PROBLEM TO WORK ON: Copy out the data below. Keep every word as it is.

── INFORMATION

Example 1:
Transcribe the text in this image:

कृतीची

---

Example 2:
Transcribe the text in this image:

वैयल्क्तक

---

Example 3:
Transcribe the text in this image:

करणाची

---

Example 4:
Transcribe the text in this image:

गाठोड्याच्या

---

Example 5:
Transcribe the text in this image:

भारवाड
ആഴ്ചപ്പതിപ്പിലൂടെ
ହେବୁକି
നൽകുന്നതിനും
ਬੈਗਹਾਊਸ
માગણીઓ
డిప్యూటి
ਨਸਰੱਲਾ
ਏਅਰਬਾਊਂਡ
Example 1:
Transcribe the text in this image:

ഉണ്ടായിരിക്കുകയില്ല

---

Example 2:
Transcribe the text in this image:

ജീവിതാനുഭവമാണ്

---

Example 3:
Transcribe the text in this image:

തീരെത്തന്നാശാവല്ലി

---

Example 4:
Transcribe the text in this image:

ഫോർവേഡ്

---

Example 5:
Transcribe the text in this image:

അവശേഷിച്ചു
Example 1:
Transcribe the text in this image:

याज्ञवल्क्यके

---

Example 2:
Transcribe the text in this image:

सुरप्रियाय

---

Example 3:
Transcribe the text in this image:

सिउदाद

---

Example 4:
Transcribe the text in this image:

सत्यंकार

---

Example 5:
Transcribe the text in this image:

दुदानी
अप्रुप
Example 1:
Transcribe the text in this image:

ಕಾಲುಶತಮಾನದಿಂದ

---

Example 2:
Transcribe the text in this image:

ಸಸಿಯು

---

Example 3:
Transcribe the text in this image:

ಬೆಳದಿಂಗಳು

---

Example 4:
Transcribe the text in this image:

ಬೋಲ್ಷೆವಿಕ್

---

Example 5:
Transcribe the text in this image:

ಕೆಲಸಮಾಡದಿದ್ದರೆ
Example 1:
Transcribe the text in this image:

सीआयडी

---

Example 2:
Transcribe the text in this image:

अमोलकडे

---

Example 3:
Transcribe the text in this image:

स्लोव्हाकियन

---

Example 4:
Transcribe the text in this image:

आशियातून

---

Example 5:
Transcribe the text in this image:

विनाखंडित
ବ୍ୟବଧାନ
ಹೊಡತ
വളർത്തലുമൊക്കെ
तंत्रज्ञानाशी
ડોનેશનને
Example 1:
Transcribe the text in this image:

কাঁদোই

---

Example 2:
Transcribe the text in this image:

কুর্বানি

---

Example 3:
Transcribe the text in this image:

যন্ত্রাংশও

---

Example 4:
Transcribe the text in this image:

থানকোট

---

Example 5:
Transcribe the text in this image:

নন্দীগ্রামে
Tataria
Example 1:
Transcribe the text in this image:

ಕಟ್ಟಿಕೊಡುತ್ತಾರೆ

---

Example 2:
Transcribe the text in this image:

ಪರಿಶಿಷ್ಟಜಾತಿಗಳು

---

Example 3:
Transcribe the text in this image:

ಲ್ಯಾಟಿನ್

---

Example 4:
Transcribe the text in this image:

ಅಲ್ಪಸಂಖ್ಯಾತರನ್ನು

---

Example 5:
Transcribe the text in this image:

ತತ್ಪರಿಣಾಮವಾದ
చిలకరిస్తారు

────

EXERCISE RESULT:
Example 1:
Transcribe the text in this image:

कृतीची

---

Example 2:
Transcribe the text in this image:

वैयल्क्तक

---

Example 3:
Transcribe the text in this image:

करणाची

---

Example 4:
Transcribe the text in this image:

गाठोड्याच्या

---

Example 5:
Transcribe the text in this image:

भारवाड
ആഴ്ചപ്പതിപ്പിലൂടെ
ହେବୁକି
നൽകുന്നതിനും
ਬੈਗਹਾਊਸ
માગણીઓ
డిప్యూటి
ਨਸਰੱਲਾ
ਏਅਰਬਾਊਂਡ
Example 1:
Transcribe the text in this image:

ഉണ്ടായിരിക്കുകയില്ല

---

Example 2:
Transcribe the text in this image:

ജീവിതാനുഭവമാണ്

---

Example 3:
Transcribe the text in this image:

തീരെത്തന്നാശാവല്ലി

---

Example 4:
Transcribe the text in this image:

ഫോർവേഡ്

---

Example 5:
Transcribe the text in this image:

അവശേഷിച്ചു
Example 1:
Transcribe the text in this image:

याज्ञवल्क्यके

---

Example 2:
Transcribe the text in this image:

सुरप्रियाय

---

Example 3:
Transcribe the text in this image:

सिउदाद

---

Example 4:
Transcribe the text in this image:

सत्यंकार

---

Example 5:
Transcribe the text in this image:

दुदानी
अप्रुप
Example 1:
Transcribe the text in this image:

ಕಾಲುಶತಮಾನದಿಂದ

---

Example 2:
Transcribe the text in this image:

ಸಸಿಯು

---

Example 3:
Transcribe the text in this image:

ಬೆಳದಿಂಗಳು

---

Example 4:
Transcribe the text in this image:

ಬೋಲ್ಷೆವಿಕ್

---

Example 5:
Transcribe the text in this image:

ಕೆಲಸಮಾಡದಿದ್ದರೆ
Example 1:
Transcribe the text in this image:

सीआयडी

---

Example 2:
Transcribe the text in this image:

अमोलकडे

---

Example 3:
Transcribe the text in this image:

स्लोव्हाकियन

---

Example 4:
Transcribe the text in this image:

आशियातून

---

Example 5:
Transcribe the text in this image:

विनाखंडित
ବ୍ୟବଧାନ
ಹೊಡತ
വളർത്തലുമൊക്കെ
तंत्रज्ञानाशी
ડોનેશનને
Example 1:
Transcribe the text in this image:

কাঁদোই

---

Example 2:
Transcribe the text in this image:

কুর্বানি

---

Example 3:
Transcribe the text in this image:

যন্ত্রাংশও

---

Example 4:
Transcribe the text in this image:

থানকোট

---

Example 5:
Transcribe the text in this image:

নন্দীগ্রামে
Tataria
Example 1:
Transcribe the text in this image:

ಕಟ್ಟಿಕೊಡುತ್ತಾರೆ

---

Example 2:
Transcribe the text in this image:

ಪರಿಶಿಷ್ಟಜಾತಿಗಳು

---

Example 3:
Transcribe the text in this image:

ಲ್ಯಾಟಿನ್

---

Example 4:
Transcribe the text in this image:

ಅಲ್ಪಸಂಖ್ಯಾತರನ್ನು

---

Example 5:
Transcribe the text in this image:

ತತ್ಪರಿಣಾಮವಾದ
చిలకరిస్తారు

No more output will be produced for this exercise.